Julian Foad wrote on Thu, 30 Jan 2020 20:05 +0000:
> Stefan Sperling wrote:
> > I don't think that will help much in this case. ra_serf is supposed to
> > return a "corrected URL" the client can use, instead of the orignal URL
> > which was already canonical. By definition, the output of this operation
> > must be canocalized if the "corrected URL" is going to be used anywhere.
>
> Checking the code... OK, I see: what I'm suggesting is exactly what I
> failed to do in my previous commit. I somehow thought it was normal in
> this code area to return a non-canonical URL, but it isn't.
>
> I'm not sure what is the best thing to do. Maybe the original "redirect
> loop" failure mode, which I previously regarded as a bug, really is the
> most appropriate thing, or at least good enough.
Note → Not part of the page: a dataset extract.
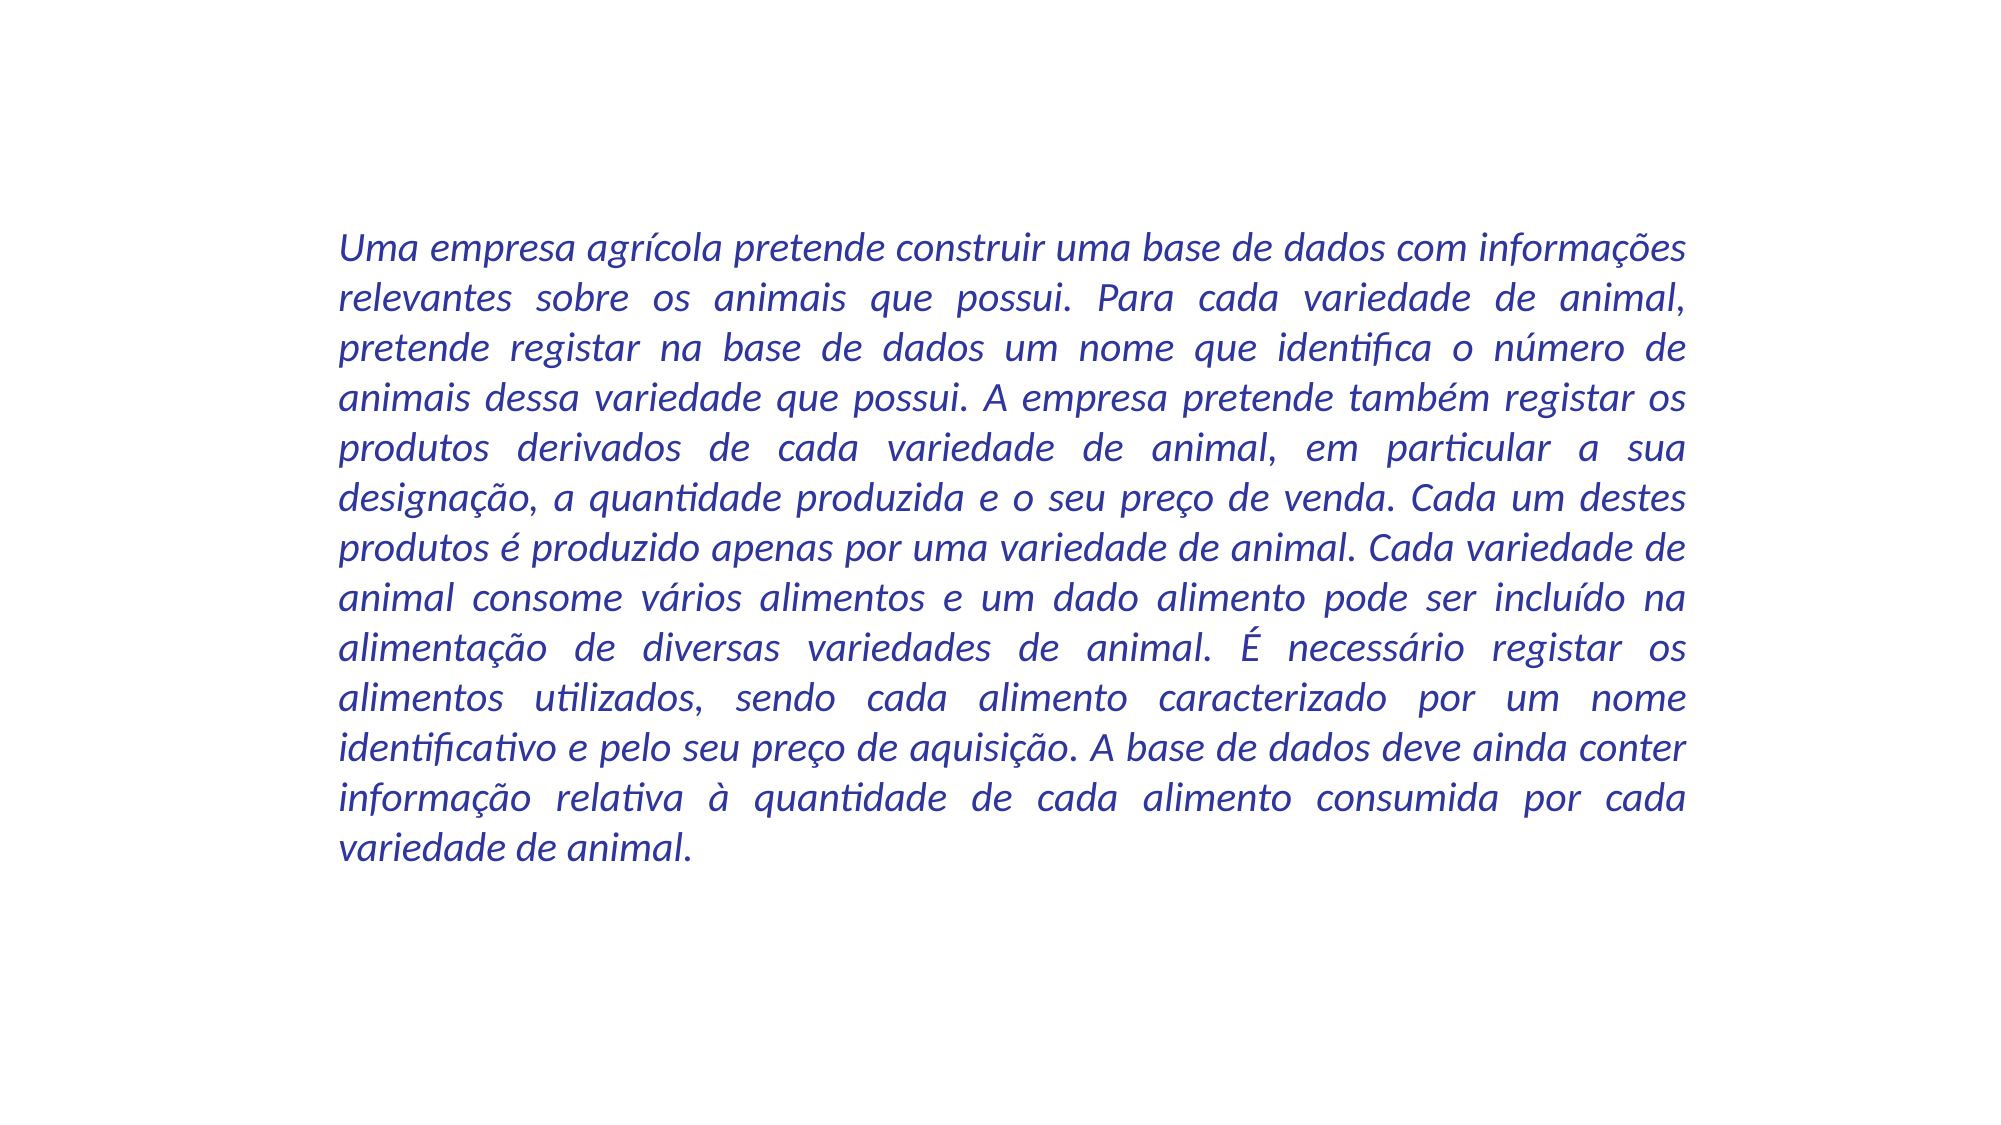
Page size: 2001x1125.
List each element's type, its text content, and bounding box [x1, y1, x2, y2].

text_box Uma empresa agrícola pretende construir uma base de dados com informações relevantes sobre os animais que possui. Para cada variedade de animal, pretende registar na base de dados um nome que identifica o número de animais dessa variedade que possui. A empresa pretende também registar os produtos derivados de cada variedade de animal, em particular a sua designação, a quantidade produzida e o seu preço de venda. Cada um destes produtos é produzido apenas por uma variedade de animal. Cada variedade de animal consome vários alimentos e um dado alimento pode ser incluído na alimentação de diversas variedades de animal. É necessário registar os alimentos utilizados, sendo cada alimento caracterizado por um nome identificativo e pelo seu preço de aquisição. A base de dados deve ainda conter informação relativa à quantidade de cada alimento consumida por cada variedade de animal. [331, 219, 1695, 921]
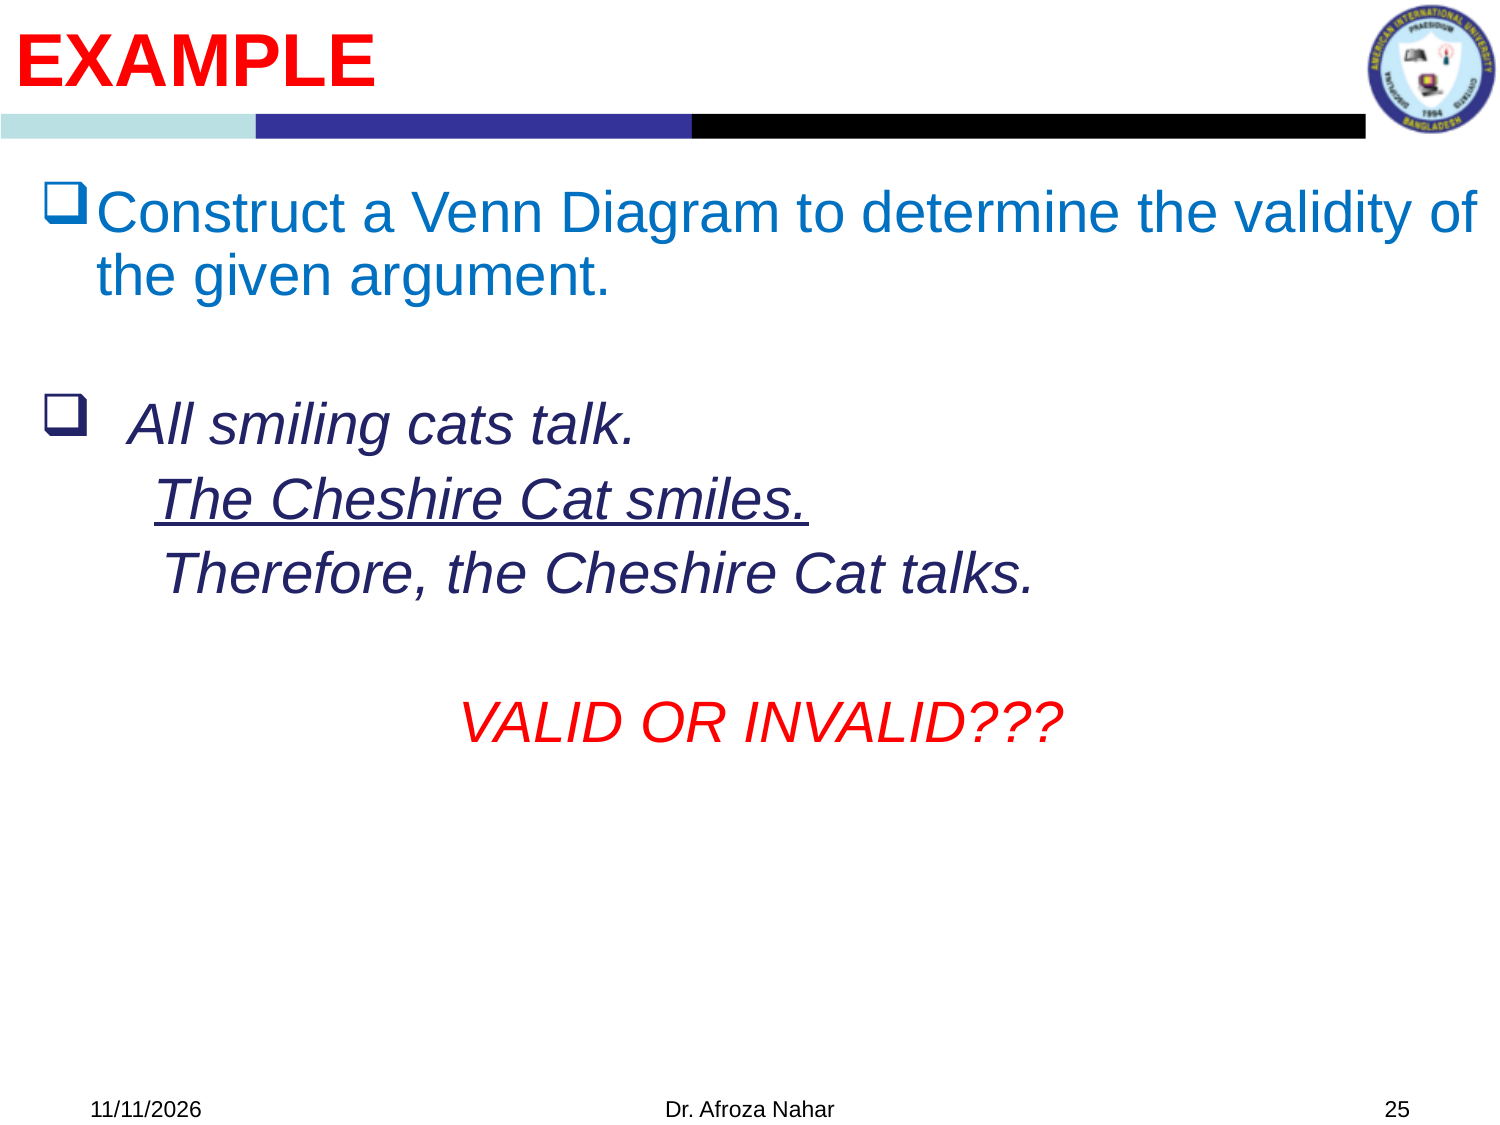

That case is an impedance mismatch between our internal conventions and
the HTTP protocol.
In HTTP, I believe trailing slashes are significant: http://archive.apache.org/dist
and http://archive.apache.org/dist/ could be different resources.
Therefore, the redirect cannot be assumed to be a bug in the server's
configuration.
However, I think it's reasonable for a caller of svn_ra_open4() to
assume that if *CORRECTED_URL is set at all, then it is set to a
canonical URL that is different from REPOS_URL [the input URL].
So in balance, how about —
- ra_serf should not canonicalize redirection URLs before accessing them.
- After following all redirections (that is, once we get a 2xx response
or a 5xx response), canonicalize the resultant URL. If it is then
equal to the input URL, error out with a "Not a repository" error
[SVN_ERR_RA_SVN_REPOS_NOT_FOUND seems appropriate]; otherwise, return
SVN_ERR_RA_SESSION_URL_MISMATCH (the error code that svn_ra_open4()
promises for this situation).
This would fix both of the original bugs, wouldn't it?